IT governance (COBIT)
I. IT governance
With the help of the IT Governance Check, BDO inventories your current situation regarding IT governance, IT risk and IT compliance. The result is an assessment of the current situation with regard to internal and external requirements. The inventory is made on the basis of your previous organisational and documentation structures.
After discovering the actual situation, we collaborate with you to develop a package of measures that will put you in a position to meet all requirements.
II. IT risk analysis
BDO offers its customers and clients an approach that illuminates all critical areas in IT in a first step in order to identify weaknesses and to define tailored solutions.
A company’s legal representatives are responsible for achieving corporate objectives in accordance with corporate business policy.
The IT processes and IT systems deployed are critical to achieving these objectives. Appropriate arrangements need to be made to manage the risks that are inherent in the use of IT in the following areas of IT:
- IT strategy/IT environment
- IT organisation
- IT infrastructure
- IT applications
- IT-based business processes
- IT monitoring system
- IT outsourcing/contractual arrangements
- Internet use
To do this, an appropriate internal control and management system needs to be set up, thus ensuring effective protection of the company’s assets and the legal representatives.

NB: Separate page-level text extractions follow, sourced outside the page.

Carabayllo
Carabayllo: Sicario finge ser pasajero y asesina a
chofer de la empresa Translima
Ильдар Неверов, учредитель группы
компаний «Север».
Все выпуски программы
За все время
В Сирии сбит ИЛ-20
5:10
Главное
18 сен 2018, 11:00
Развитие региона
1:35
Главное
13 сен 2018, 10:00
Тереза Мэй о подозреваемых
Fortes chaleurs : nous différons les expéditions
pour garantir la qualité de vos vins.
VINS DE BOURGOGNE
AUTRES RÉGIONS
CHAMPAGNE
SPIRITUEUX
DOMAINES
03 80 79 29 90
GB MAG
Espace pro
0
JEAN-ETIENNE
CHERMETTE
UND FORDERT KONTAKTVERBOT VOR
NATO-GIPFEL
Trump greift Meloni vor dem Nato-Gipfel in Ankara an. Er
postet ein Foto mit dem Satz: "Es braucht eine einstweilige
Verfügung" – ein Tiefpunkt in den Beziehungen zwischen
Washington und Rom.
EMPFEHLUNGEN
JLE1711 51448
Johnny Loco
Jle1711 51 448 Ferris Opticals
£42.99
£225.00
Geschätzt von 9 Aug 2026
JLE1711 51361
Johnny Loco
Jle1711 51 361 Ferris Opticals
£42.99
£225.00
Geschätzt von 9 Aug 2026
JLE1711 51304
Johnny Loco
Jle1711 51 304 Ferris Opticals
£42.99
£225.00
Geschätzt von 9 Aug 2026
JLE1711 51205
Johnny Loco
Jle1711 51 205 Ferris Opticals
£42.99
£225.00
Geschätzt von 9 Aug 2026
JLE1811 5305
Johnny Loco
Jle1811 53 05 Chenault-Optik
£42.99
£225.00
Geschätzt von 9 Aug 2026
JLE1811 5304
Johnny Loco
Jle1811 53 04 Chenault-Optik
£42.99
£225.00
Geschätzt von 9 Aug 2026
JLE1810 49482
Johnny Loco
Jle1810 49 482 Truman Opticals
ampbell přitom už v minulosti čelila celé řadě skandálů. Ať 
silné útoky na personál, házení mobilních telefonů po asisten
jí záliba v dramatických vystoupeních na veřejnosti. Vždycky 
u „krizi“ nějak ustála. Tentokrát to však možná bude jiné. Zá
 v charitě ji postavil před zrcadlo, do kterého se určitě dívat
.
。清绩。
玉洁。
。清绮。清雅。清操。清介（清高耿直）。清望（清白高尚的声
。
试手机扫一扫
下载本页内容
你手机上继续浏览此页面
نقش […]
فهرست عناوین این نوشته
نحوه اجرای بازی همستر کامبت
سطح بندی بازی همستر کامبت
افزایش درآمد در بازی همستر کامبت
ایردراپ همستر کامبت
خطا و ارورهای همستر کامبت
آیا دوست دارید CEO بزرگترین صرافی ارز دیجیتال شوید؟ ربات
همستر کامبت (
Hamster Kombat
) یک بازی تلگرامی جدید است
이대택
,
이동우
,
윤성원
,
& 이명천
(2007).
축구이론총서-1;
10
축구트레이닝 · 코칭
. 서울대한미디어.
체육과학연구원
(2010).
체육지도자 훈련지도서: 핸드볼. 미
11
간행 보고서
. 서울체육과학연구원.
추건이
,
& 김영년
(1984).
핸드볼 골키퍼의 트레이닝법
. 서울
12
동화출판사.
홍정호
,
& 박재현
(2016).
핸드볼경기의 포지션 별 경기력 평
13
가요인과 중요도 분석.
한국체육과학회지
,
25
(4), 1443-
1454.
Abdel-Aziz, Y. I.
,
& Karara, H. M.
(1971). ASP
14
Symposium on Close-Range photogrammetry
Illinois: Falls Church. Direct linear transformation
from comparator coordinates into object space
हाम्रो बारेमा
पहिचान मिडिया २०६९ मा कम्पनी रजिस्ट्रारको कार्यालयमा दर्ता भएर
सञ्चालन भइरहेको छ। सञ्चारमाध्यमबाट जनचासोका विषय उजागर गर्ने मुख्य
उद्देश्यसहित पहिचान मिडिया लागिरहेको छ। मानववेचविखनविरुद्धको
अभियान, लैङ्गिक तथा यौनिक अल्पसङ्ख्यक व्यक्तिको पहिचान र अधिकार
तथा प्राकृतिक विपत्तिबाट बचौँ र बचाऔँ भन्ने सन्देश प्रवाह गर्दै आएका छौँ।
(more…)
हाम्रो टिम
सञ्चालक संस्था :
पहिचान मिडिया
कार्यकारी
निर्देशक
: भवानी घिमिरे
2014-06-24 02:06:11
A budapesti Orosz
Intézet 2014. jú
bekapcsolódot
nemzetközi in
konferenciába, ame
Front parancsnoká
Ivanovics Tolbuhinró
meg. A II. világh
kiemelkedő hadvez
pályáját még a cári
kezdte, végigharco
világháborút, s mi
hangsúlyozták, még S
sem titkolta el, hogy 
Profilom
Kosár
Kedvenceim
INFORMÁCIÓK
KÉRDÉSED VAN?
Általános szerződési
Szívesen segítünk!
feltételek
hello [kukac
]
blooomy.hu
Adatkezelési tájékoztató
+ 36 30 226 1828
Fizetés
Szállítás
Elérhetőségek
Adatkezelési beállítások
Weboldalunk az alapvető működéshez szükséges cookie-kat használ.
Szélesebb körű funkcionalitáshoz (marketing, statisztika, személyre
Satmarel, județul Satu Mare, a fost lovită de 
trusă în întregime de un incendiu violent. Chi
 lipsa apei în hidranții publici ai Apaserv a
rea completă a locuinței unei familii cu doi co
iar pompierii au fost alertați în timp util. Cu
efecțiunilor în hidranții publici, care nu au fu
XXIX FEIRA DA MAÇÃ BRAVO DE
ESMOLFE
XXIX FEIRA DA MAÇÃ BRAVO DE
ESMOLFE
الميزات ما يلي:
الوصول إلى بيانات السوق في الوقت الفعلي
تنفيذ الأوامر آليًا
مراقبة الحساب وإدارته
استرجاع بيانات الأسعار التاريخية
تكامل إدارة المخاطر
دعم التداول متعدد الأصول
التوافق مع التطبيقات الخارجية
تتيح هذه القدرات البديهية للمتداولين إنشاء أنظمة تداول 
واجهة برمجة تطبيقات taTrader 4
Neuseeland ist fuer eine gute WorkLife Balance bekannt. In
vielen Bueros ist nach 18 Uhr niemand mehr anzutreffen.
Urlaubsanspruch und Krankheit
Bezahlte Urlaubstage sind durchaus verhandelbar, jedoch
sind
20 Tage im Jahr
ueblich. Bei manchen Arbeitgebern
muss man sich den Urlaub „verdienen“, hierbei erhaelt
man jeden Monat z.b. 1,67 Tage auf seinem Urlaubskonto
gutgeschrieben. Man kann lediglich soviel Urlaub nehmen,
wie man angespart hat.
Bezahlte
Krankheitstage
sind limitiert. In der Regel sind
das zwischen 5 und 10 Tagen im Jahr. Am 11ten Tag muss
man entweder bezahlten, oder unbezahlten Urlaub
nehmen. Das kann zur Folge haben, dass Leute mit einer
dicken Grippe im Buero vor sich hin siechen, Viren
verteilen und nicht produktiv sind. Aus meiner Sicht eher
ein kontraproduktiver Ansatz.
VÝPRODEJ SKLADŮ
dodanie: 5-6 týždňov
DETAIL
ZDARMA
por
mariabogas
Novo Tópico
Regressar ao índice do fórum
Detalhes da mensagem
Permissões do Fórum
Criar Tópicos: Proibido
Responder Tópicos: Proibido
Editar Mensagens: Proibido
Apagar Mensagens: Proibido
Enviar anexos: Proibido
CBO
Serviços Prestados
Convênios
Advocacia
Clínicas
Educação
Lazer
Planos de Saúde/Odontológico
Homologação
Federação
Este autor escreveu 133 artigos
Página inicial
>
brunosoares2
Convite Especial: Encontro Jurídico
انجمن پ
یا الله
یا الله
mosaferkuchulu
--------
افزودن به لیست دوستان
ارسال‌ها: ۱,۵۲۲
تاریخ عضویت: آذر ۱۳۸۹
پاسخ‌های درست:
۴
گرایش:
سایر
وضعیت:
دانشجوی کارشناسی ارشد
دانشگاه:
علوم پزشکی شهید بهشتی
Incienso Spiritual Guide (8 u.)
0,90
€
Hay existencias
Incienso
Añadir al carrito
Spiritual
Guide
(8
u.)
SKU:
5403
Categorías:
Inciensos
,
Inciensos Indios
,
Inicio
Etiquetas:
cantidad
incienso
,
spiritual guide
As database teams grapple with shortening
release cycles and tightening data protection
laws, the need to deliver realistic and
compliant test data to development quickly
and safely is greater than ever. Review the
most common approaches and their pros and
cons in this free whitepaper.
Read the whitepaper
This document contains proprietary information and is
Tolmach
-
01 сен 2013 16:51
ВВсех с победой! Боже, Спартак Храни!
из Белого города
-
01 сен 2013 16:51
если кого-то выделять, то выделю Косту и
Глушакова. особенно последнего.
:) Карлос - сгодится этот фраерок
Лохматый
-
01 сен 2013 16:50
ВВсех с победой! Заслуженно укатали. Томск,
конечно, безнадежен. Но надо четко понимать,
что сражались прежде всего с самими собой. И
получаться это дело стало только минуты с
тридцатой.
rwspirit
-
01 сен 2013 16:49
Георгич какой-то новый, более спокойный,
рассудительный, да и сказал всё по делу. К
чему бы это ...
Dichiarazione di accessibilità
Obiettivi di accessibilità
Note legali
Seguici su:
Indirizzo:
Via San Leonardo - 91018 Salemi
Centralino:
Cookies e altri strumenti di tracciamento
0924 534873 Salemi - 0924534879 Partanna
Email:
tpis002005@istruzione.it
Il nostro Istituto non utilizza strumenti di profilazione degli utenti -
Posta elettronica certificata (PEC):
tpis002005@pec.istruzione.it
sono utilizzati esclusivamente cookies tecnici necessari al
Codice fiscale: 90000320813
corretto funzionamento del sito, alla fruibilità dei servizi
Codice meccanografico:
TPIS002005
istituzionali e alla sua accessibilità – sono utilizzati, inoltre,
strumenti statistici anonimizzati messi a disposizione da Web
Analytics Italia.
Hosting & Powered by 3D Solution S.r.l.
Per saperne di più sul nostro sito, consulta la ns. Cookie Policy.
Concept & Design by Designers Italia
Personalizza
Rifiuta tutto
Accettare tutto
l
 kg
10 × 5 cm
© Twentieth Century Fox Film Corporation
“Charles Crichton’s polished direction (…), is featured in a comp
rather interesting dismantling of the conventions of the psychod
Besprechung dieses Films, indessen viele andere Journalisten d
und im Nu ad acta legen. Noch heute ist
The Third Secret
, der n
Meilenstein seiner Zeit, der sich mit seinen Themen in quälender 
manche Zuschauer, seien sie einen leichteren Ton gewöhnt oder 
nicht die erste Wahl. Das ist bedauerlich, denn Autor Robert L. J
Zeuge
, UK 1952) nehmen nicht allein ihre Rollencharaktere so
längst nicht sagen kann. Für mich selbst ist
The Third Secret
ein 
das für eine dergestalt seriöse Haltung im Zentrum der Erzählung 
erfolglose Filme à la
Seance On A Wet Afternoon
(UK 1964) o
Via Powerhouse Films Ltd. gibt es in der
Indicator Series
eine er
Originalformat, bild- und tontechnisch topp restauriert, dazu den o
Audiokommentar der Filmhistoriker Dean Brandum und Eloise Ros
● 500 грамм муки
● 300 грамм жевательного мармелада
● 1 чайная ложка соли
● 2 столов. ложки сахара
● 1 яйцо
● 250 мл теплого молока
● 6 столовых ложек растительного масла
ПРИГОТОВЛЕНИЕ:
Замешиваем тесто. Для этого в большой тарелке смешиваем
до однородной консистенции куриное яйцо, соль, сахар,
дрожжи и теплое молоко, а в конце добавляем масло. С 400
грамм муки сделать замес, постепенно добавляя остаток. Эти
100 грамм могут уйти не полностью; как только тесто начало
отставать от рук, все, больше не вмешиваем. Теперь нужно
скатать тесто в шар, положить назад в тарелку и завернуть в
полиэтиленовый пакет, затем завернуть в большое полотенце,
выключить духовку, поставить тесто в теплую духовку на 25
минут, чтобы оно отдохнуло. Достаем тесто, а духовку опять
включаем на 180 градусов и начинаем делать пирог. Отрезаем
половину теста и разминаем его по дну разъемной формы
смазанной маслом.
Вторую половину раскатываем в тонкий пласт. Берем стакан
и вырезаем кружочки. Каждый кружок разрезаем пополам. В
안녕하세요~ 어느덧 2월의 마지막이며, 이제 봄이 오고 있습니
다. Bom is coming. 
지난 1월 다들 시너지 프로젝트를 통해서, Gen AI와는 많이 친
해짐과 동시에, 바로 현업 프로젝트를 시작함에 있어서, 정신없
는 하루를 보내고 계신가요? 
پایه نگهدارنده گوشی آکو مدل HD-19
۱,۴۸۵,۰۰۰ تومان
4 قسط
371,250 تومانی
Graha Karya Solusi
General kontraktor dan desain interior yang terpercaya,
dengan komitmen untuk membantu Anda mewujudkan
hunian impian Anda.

We support you in your objective of improving or establishing an appropriate monitoring and control system with an inventory and risk analysis of the stated IT areas (see also establishing an internal control system (ICS) in line with current standards). Our recommendations are based on standards proven in practice, COBIT (Control Objectives for Information and Related Technology), ITIL (IT Infrastructure Library) and other national (e.g. IDW standards, Institute of Public Auditors in Germany) and international standards (e.g. SOX, Sarbanes-Oxley Act).
III. Risk management system
Capable accounting systems are indispensable for controlling and monitoring business performance. Board members and managing directors need timely, reliable and meaningful information to be able to reach decisions and provide leadership.
BDO evaluates the security and reliability of these systems and processes and supports its clients in the establishment of effective risk management.